Les Baltes se gardent de sombrer dans la panique. Conservant un sang froid géopolitique remarquable ils ne peuvent que s’inquiéter, ayant connu un demi-siècle d’occupation soviétique. Quel sort leur réserve -t-on ? Quelle est la valeur des engagements à leur égard ? Ils conservent une amère mémoire de l’abandon. La France a conclu des accords de défense avec certains de ces pays. Elle les honore, ce qui est bien. Ce qui serait encore mieux serait de dénoncer ne fut-ce que provisoirement les livraisons de navires de guerre de haute technologie à la Russie.

La France se doit aujourd’hui de faire preuve de cohérence en s’imposant à elle-même des choix, sans doute pénibles en temps de crise économique et sociale.

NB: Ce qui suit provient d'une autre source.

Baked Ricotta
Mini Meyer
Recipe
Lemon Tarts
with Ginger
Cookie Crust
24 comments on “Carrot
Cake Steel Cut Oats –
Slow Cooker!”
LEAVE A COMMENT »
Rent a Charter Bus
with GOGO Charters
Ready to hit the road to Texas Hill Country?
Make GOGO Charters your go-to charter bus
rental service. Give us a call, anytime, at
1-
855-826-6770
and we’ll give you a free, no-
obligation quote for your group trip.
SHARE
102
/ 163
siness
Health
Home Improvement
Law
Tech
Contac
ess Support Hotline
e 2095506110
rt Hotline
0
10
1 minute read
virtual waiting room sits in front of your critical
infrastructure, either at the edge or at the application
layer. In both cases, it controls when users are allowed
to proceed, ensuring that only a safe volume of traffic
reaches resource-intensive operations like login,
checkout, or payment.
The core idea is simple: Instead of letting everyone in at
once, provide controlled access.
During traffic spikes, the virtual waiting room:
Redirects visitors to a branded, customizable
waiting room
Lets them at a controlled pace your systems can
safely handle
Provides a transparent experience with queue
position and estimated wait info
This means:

Toute cette zone de l’Europe réclame et attend cela. Les Baltes sont certes satisfaits d’un soutien aérien mais cela ne suffit pas.

En conséquence, jusqu'où une éventuelle escalade pourrait aller ?

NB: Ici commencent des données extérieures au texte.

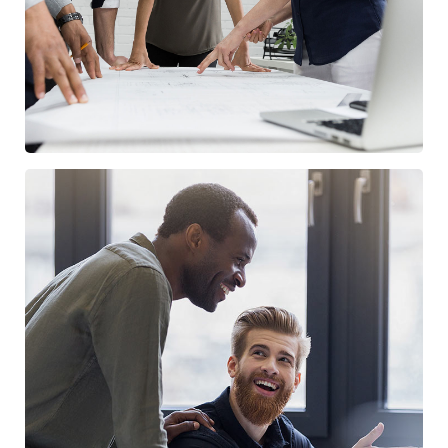
Digital Marketing
FINANCE
/
MARKETING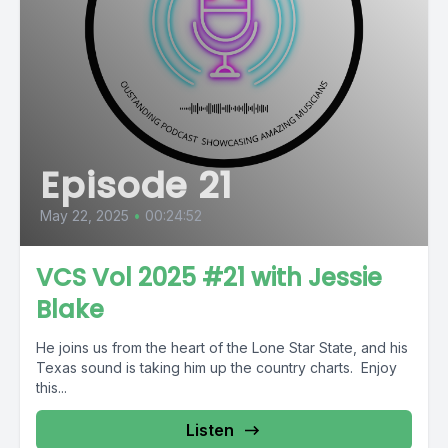
Episode 21
May 22, 2025
•
00:24:52
VCS Vol 2025 #21 with Jessie
Blake
He joins us from the heart of the Lone Star State, and his
Texas sound is taking him up the country charts. Enjoy
this...
Listen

On parle de seconde guerre froide. Regrettablement le gouvernement de Kiev qui s’abandonne à la surenchère verbale, a évoqué le risque d’une troisième guerre mondiale. Comparaison n’est pas raison. Il s’agit bien de la crise la plus grave qu’ait connu l’Europe depuis la crise des Euromissiles de 1982. Cela dit aujourd’hui il n’est question ni de missiles balistiques ni d’armes nucléaires. La carte de l’Europe s’est totalement transformée. Le Pacte de Varsovie…est un (mauvais) souvenir. La Pologne est dans l’OTAN comme bien d’autres.

Nul n’a encore agité la menace nucléaire, à commencer par les russes qui ont placé les missiles nucléaires Iskander à Kaliningrad. La crise est supposée se dérouler en "infra nucléaire" même si chacun est bien conscient qu’elle pourrait escalader jusqu’à ce niveau, en raison d’une défaillance de gestion politique. Toutefois, profitant de l’affaiblissement des Etats européens qui, bien à tort, liquident financièrement leurs moyens de défense, Vladimir Poutine exploite le vide de sécurité qui s’est développé durant ces quinze dernières années afin de développer son grand dessein de restauration de la puissance russe au centre du continent eurasiatique. Un esprit de revanche existe sans aucun doute et ce serait une erreur de le tenir pour légitime.

Poutine craint encore l’OTAN à cause des Etats-Unis. Quand ceux-ci déclarent un peu à l’étourdie que désormais leur priorité de défense se situe en Asie, le chef russe saisit l’occasion pour remplir le vide. C’est bêtement arithmétique.

La crise ukrainienne a permis de saisir la Crimée revendiquée depuis vingt ans. Ensuite, mais un peu plus tard viendra le sort de l’Ukraine toute-entière. En ce moment, par l’intimidation, V Poutine prend des options sur l’avenir de l’Ukraine, de préférence dans son intégralité mais pas forcément. Ceci vaut pour le long terme.

Aujourd’hui dans l’immédiateté de l’affrontement il ne faut écarter aucune option. Mr Fabius a bien tort de dire qu’une guerre contre la Russie est impensable. Il conforte Mr Poutine dans l’espérance d’aller un peu plus loin sans pour autant envahir l’Ukraine. Les dirigeants russes sont ainsi confortés dans leur sentiment d’une action libre sur le terrain. Qu’importent les sanctions ! En sorte que la crise  ukrainienne connait disons sa première « saison ». Nous devons nous attendre et surtout nous préparer aux "saisons 2 et 3" qui inexorablement vont suivre d’ici à 2017.

Enfin constatons que comme à l’ordinaire, toute crise constitue un révélateur des relations entre alliés. La Turquie représente un remarquable exemple. Nous la voyons reprendre ses liens de solidarité avec ses partenaires de l’OTAN ; nous la voyons coopérer avec la France pour la surveillance aérienne. Laissera-t-elle des navires français passer le Bosphore pour opérer en Mer Noire, cela relève encore de l’hypothèse.